It’s no secret to those in the Aliyah community that there is a large number of failed Aliyot- olim chadashim who move back to their country of origin. This phenomenon is known as yeridah, lit. descent. It is difficult to know the exact statistics of this phenomenon, as neither the government of Israel nor the Jewish Agency for Israel conduct population studies to investigate failed Aliyot. Regardless, we know it’s a big problem.
Many prospective Aliyah applicants keep pushing back their Aliyah date out of fear that theirs may be a failed Aliyah. They reason that if they just have more time, they will be better prepared and more likely to have a successful Aliyah. All the while, they still live in exile. Never making that leap of faith. Many olim re-examine their decision to make Aliyah and question if it had all been worth it. The struggles, challenges, and hardships compared to their life in America (and elsewhere in the diaspora). They question whether or not they had a successful Aliyah or if theirs is yet another failed case. I’d like to help answer this question with a question of my own: What exactly is a successful Aliyah?

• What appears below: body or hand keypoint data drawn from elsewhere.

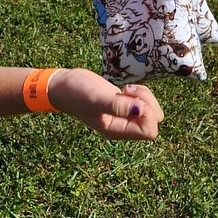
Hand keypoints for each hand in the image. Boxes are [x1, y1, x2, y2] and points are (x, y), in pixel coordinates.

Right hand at [49, 69, 163, 140]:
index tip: (130, 99)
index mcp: (117, 131)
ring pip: (151, 111)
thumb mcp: (95, 99)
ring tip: (125, 89)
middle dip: (147, 103)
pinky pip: (144, 102)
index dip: (147, 114)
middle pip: (153, 121)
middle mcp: (123, 126)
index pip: (149, 131)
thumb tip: (140, 110)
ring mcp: (124, 116)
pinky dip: (140, 92)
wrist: (63, 85)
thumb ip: (117, 106)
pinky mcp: (124, 104)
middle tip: (127, 92)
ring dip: (144, 96)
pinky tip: (124, 89)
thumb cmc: (75, 93)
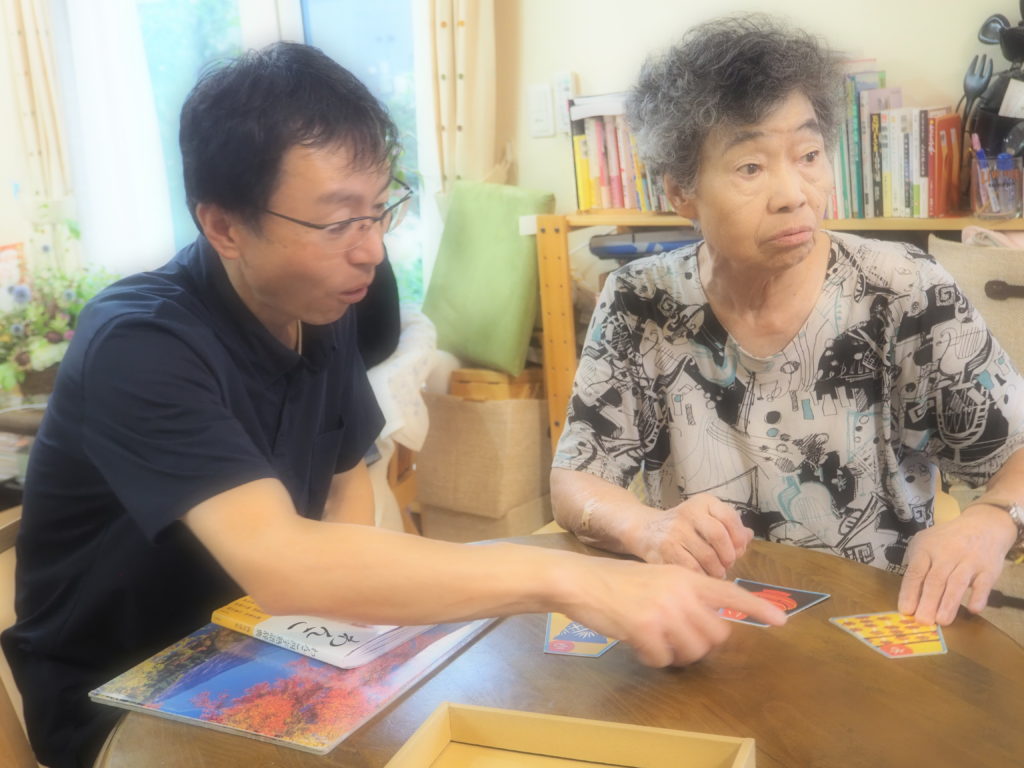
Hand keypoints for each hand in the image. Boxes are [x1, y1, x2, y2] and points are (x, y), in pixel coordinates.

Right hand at [563, 557, 785, 666]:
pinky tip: (637, 643)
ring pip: (692, 651)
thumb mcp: (658, 576)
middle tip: (677, 639)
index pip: (729, 593)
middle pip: (715, 635)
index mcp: (686, 577)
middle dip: (700, 644)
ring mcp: (664, 611)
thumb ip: (685, 593)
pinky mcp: (646, 630)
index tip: (781, 621)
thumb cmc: (618, 580)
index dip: (756, 608)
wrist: (584, 582)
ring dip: (675, 653)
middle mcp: (680, 592)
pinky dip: (651, 658)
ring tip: (655, 640)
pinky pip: (663, 660)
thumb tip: (708, 621)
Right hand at [635, 493, 753, 576]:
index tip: (739, 549)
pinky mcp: (666, 548)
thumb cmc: (682, 527)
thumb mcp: (705, 518)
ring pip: (707, 555)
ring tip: (716, 572)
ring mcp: (676, 530)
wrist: (646, 529)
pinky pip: (692, 567)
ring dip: (716, 569)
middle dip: (728, 555)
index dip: (738, 537)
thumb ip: (727, 526)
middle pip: (718, 535)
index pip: (729, 517)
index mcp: (703, 502)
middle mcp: (689, 512)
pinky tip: (702, 576)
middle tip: (728, 564)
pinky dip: (702, 575)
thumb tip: (748, 536)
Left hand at [897, 505, 1017, 625]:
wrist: (982, 525)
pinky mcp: (988, 568)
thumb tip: (908, 597)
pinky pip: (983, 584)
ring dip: (949, 603)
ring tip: (941, 621)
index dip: (910, 592)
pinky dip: (978, 596)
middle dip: (928, 602)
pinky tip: (972, 609)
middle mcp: (947, 554)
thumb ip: (917, 566)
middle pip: (935, 580)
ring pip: (957, 583)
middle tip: (923, 622)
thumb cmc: (946, 541)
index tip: (906, 611)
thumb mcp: (926, 544)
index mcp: (926, 548)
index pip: (916, 572)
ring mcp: (969, 560)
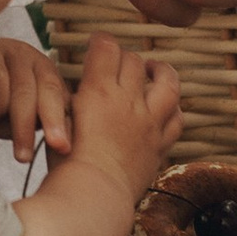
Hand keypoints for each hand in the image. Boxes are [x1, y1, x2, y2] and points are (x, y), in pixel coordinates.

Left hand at [0, 32, 72, 165]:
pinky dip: (67, 125)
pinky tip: (68, 145)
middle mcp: (19, 55)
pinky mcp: (60, 83)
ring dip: (54, 123)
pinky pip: (67, 102)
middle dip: (25, 120)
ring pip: (51, 92)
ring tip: (58, 147)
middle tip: (25, 152)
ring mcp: (43, 66)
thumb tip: (14, 124)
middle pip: (24, 86)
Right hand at [62, 30, 182, 200]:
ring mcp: (149, 123)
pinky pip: (177, 119)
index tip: (96, 43)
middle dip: (125, 56)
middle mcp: (128, 101)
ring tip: (155, 69)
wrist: (93, 195)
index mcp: (99, 90)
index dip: (101, 41)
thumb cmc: (67, 161)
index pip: (107, 48)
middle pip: (135, 61)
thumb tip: (79, 92)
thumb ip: (73, 101)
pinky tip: (167, 108)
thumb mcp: (59, 120)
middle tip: (118, 61)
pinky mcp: (160, 144)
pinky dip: (174, 109)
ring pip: (168, 84)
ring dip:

Is a successful Aliyah having the same type of lifestyle you had lived abroad?
Is it seeing your children speaking fluent Hebrew and succeeding in school?
Maybe it’s having served in the army,
Or maybe it’s having a job and understanding how to pay your bills.
It could be waking up in the morning, looking outside your window, and seeing Jerusalem,
Cultivating the land by planting olive trees or growing your own vineyard,
Even as simple as knowing your children and grandchildren will be proud Jews.
What if it’s none of these things… and all of them at once?
Depending on who you ask, you will get different answers on what exactly is a “successful” Aliyah.
In my opinion, it just means that you’re still here. That despite everything you’ve faced, things that make you think that maybe things were easier in the country you came from, you stay. You push forward. You persevere. Because you are Israeli now. And this is your home.